The 2-acre property just east of Poplar Avenue was purchased in July 2014 for $5.9 million according to real estate website Zillow.

Park owner Sunnyvale Park LLC, has expressed interest in closing the mobile home park to develop a new mixed use project, but an application has not yet been filed.

Oakland-based relocation firm Autotemp Services has already begun working with residents, according to Sunnyvale city staff.

The process will likely take a year as several steps are required to occur per city regulations that aim to protect affordable housing options for the city’s low-income residents. In December, the new mobile park owners hosted two meetings for residents of the park regarding the proposed closure.

Relocation “will be very challenging, but thank goodness we have a very experienced relocation firm that is really interested in going above and beyond for the residents,” said Sunnyvale Housing Officer Suzanne Ise. “It was during the December meetings that they really built trust with the residents and made it clear their mission is to make sure they’re taken care of.”

Most residents attended one or both of the meetings, Ise added. Staff of Project Sentinel also attended the meetings and offered to help residents with negotiations regarding relocation benefits.

The relocation specialist now has the task to meet individually with each household to gather information needed for a conversion impact report to be provided to the city, which could be completed in six months.

Future development plans cannot begin at the mobile park until the city council has signed off on a relocation plan.

The Sunnyvale City Council made some changes to the city’s mobile home park conversion policy in 2012 after three years of studying the issue. The old policy was reviewed again after the closure of Flick’s Mobile Home Park in 2007.

Nick’s was listed as “substandard” in 2007 in the city’s Precise Plan for El Camino Real. Living spaces include makeshift sheds, fences and patios. A dilapidated public restroom has broken doors with tagging on the walls and garbage in the shower stalls. Nevertheless, approximately 125 residents in 32 trailers call the park home.

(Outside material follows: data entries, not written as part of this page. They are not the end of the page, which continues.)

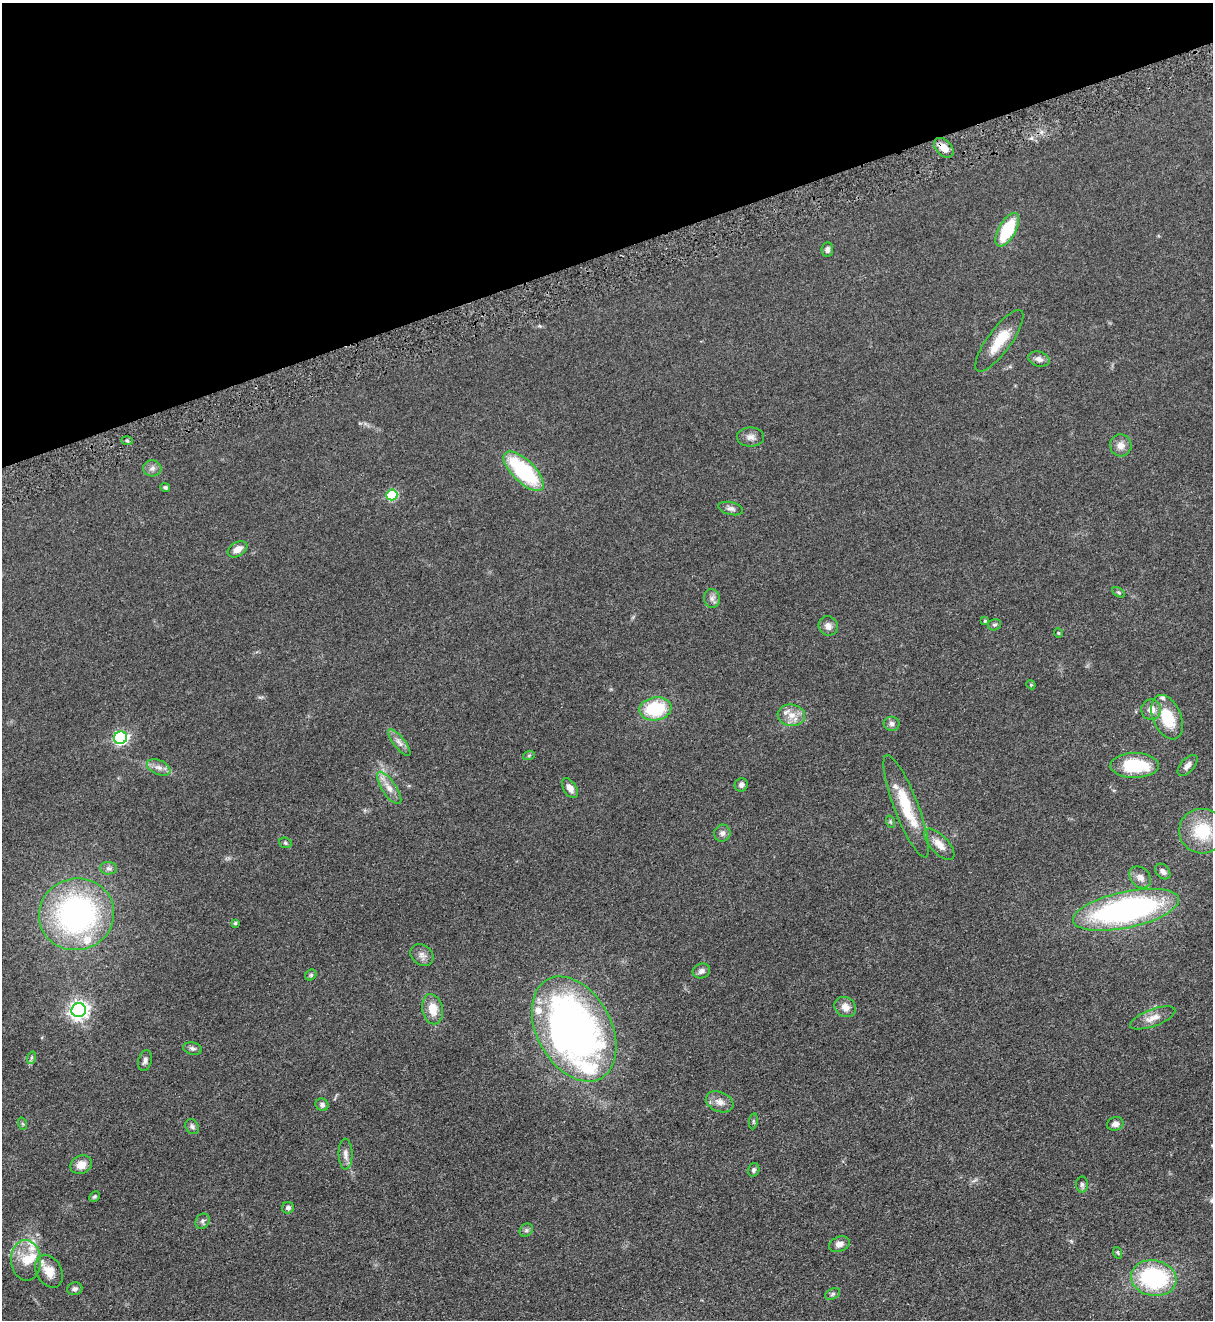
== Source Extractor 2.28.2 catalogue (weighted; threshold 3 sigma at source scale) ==
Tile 3 of 4 x 4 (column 3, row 1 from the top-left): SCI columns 2736-3946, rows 4011-5328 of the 5347 x 5383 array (HDU 1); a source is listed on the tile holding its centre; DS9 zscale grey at full resolution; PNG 1215 x 1322 px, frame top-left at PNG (2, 3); each listed source drawn as its Kron ellipse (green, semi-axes under 4 px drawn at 4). Shown black and unused: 19% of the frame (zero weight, under 3 of 5 exposures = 4% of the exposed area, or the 3 px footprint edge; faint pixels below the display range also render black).
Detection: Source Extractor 2.28.2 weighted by HDU 2 'WHT'; one run over the whole footprint, this tile lists its part. Background 0.0758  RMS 0.0069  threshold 0.0309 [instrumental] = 3 sigma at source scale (4.5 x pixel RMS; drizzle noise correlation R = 1.50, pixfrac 1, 0.05/0.05 arcsec/px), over >= 5 px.
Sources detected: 85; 6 inside a brighter listed object's ellipse — not listed separately; the other 79 listed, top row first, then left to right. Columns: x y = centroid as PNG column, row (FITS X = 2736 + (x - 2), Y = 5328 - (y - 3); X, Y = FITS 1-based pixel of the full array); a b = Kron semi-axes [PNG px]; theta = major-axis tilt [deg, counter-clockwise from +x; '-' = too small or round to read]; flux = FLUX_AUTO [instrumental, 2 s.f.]
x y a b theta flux
944 148 11 7 -46 6.2
1007 230 18 8 61 31
827 249 7 5 82 2.2
999 341 37 11 54 16
1039 359 11 7 -15 3.4
750 437 13 9 -1 3.5
127 440 6 3 -2 0.78
1121 445 11 11 - 4.6
152 468 9 8 - 2.4
524 471 26 11 -44 56
165 487 5 4 - 1
392 495 5 5 - 37
731 508 13 6 -14 2.5
238 549 11 7 32 4.6
1118 592 7 4 -31 0.92
712 598 9 8 - 2.5
985 621 3 3 - 0.75
995 625 7 5 16 1.2
828 626 10 9 - 3.6
1058 633 4 4 - 0.68
1031 685 5 3 - 0.63
655 709 16 11 9 33
1151 710 10 10 - 5.3
791 715 14 10 -9 7
1167 717 23 14 -66 21
892 724 8 7 - 2.3
120 738 6 6 - 94
399 743 16 5 -52 3.4
529 755 6 4 20 0.85
1135 765 24 12 0 33
1188 765 13 6 47 3.3
159 767 12 7 -23 3.6
741 785 7 6 - 2
389 788 19 7 -56 5.6
570 788 11 6 -57 3.9
906 806 54 12 -69 25
891 822 6 4 -70 0.86
1202 831 23 22 - 26
722 833 8 8 - 2.4
285 843 6 5 - 0.97
939 844 20 9 -46 6.6
109 868 8 6 -2 1.8
1163 872 9 6 -48 2.5
1140 877 12 9 -45 4.1
1126 910 54 18 12 170
76 914 38 36 17 150
235 923 4 3 - 1.2
422 955 12 10 -38 3.4
701 971 9 7 20 2.5
311 975 6 5 - 0.91
845 1007 11 9 -36 4.9
433 1009 15 10 -78 9.7
79 1010 7 7 - 300
1153 1018 24 8 21 6.4
574 1029 56 37 -61 320
193 1048 9 6 -11 1.7
31 1058 6 4 71 1
145 1060 11 6 74 2
720 1102 14 9 -23 4.7
322 1105 7 6 - 1.8
753 1121 8 4 82 0.88
23 1124 6 4 -70 0.8
1115 1124 8 6 18 2.9
192 1127 8 6 -56 1.7
346 1154 15 7 -88 3.5
81 1165 11 9 24 6.5
754 1170 7 5 71 1.6
1082 1184 8 6 89 1.6
95 1196 6 4 44 1
288 1208 6 5 - 1.7
202 1221 8 6 57 1.8
526 1230 7 6 - 1.4
839 1244 11 7 21 3.5
1118 1253 6 3 -71 0.77
26 1260 20 15 -87 11
49 1271 17 12 -61 8.7
1154 1278 23 17 -10 68
75 1289 7 6 - 2
833 1294 8 5 27 1.3
Overlapping masked pixels (flux is a lower limit): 1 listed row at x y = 944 148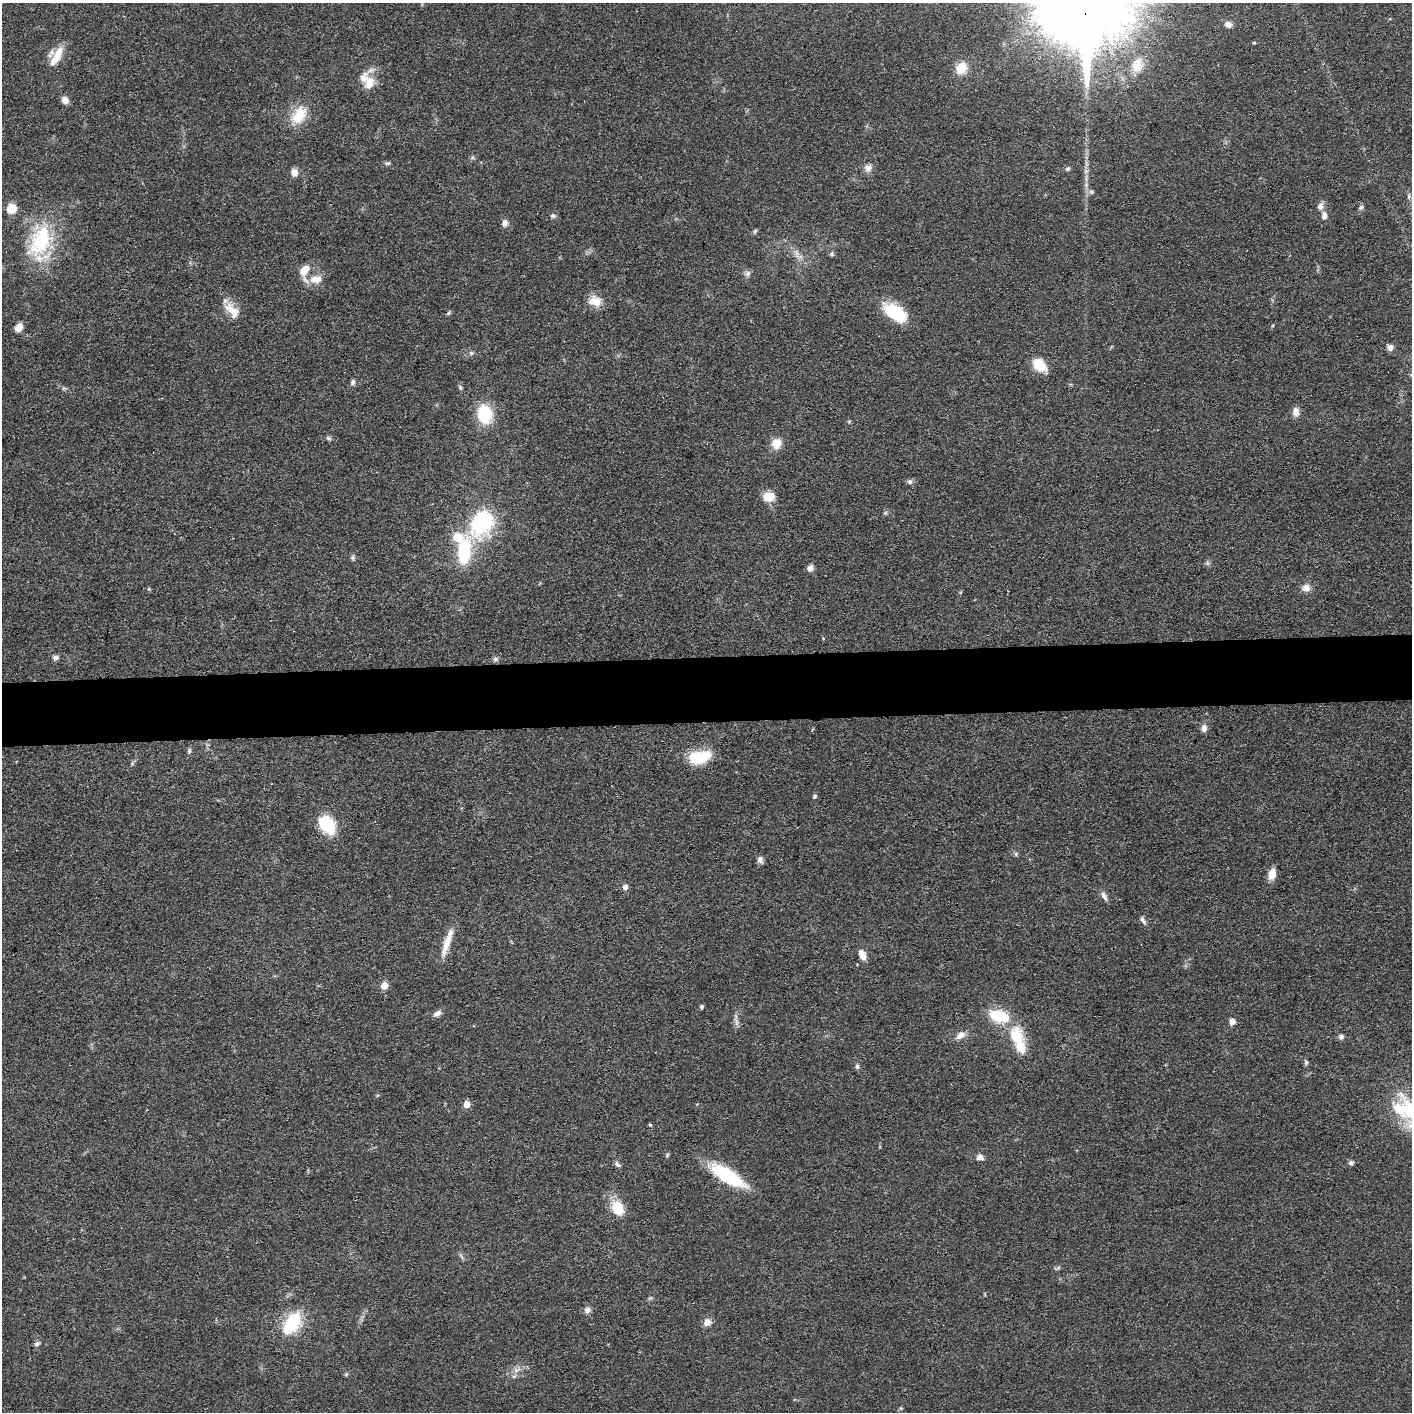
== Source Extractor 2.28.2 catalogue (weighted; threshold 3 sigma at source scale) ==
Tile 5 of 3 x 3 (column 2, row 2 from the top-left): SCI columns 1416-2825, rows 1427-2836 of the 4237 x 4260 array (HDU 1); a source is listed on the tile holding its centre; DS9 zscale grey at full resolution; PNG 1414 x 1414 px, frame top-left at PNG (2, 3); no overlay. Shown black and unused: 5% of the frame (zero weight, under 3 of 4 exposures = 1% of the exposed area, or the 3 px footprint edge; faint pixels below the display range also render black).
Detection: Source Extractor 2.28.2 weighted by HDU 2 'WHT'; one run over the whole footprint, this tile lists its part. Background 0.0581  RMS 0.0054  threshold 0.0244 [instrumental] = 3 sigma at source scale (4.5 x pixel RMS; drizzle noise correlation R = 1.50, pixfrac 1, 0.05/0.05 arcsec/px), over >= 5 px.
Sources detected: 96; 5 inside a brighter listed object's ellipse — not listed separately; the other 91 listed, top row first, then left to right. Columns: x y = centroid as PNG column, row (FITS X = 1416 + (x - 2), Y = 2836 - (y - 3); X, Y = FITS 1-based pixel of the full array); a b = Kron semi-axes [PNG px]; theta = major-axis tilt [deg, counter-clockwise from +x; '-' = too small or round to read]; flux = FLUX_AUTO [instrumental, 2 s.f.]
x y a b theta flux
1228 24 8 7 - 3
55 59 23 11 49 7.8
1137 65 21 16 77 9.3
961 68 13 11 48 9.8
369 83 19 13 68 8.3
65 100 8 7 - 3.3
299 115 25 16 61 14
472 158 6 4 19 0.87
388 163 9 5 11 1.1
868 168 11 9 32 3.1
1068 169 6 5 - 1.1
1086 171 7 4 -18 0.97
294 172 8 7 - 4.3
1091 192 7 4 -1 1.2
1409 196 6 5 - 1
1320 206 11 8 80 2.5
1361 207 7 6 - 1.2
12 208 12 10 35 6.8
1324 215 9 7 -88 2.7
553 216 7 6 - 1.1
505 223 9 7 76 2.4
755 231 7 4 69 0.91
40 241 44 26 64 42
796 253 10 4 -77 1.9
831 254 6 4 74 0.95
304 270 14 9 49 7.2
748 273 9 7 47 1.8
316 279 19 12 6 7
595 301 16 12 -13 7.3
232 310 25 13 -48 8.5
448 313 7 4 59 0.83
895 313 27 14 -33 26
19 327 9 7 55 4.5
1390 347 9 8 - 2.3
471 353 7 5 -44 1.1
1039 365 15 10 -45 14
353 382 7 6 - 1.5
460 387 8 5 -64 1
1296 412 10 7 89 3.9
485 414 17 13 -80 27
328 438 7 5 -17 1.1
776 443 11 10 - 7.9
910 481 7 6 - 1.4
769 496 12 11 - 8.3
885 513 6 4 42 0.86
481 523 21 16 61 67
464 551 33 15 83 31
353 558 7 5 72 1.1
1207 563 7 4 -72 0.98
810 568 8 7 - 2.5
1306 588 9 8 - 4.1
55 658 8 7 - 1.6
495 659 8 6 -13 1.3
1204 728 9 6 89 2.8
189 751 9 5 80 1.1
699 757 25 13 13 20
815 796 5 5 - 0.97
327 824 23 16 -49 21
1016 854 6 5 - 0.89
760 860 9 7 -70 2.1
1272 874 14 9 71 5.4
625 887 5 5 - 2.6
1104 896 14 6 -63 2.3
1143 920 12 5 -57 1.9
446 944 37 8 72 9
862 955 13 8 -63 4.4
384 986 5 5 - 9.7
701 1007 5 4 - 0.9
437 1014 11 6 36 2.3
999 1016 15 9 -16 30
1232 1021 9 7 -43 2.5
736 1022 14 3 -70 1.7
960 1035 14 8 35 3.8
1017 1036 23 16 -78 18
1341 1037 7 6 - 1.7
1306 1062 7 5 74 1
857 1066 7 5 -75 1.2
467 1104 5 5 - 7.7
1399 1109 74 32 -34 42
650 1125 4 4 - 0.73
980 1157 9 6 -14 2.7
1351 1163 7 6 - 1.4
617 1164 9 5 -41 1.4
728 1176 40 13 -31 37
618 1208 16 12 -67 13
587 1310 9 8 - 2.3
292 1322 29 16 57 26
707 1322 9 8 - 3.6
37 1344 8 5 26 1.2
516 1370 7 5 45 1.9
346 1374 6 4 -44 0.75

The city ramped up relocation assistance, basing it on tenants’ actual relocation costs or requiring the applicant to buy the home for 100 percent of its “in-place value,” rather than the previous 85 percent. In addition, a longer noticing period was added so resident organizations could negotiate to purchase the park themselves.

There are 15 mobile home parks within Sunnyvale with nearly 4,000 mobile homes that make up 7 percent of the city’s total housing stock. Thirteen of these parks are in the residential mobile home zoning district, which means that these parks cannot be converted to other uses without a General Plan amendment or rezoning.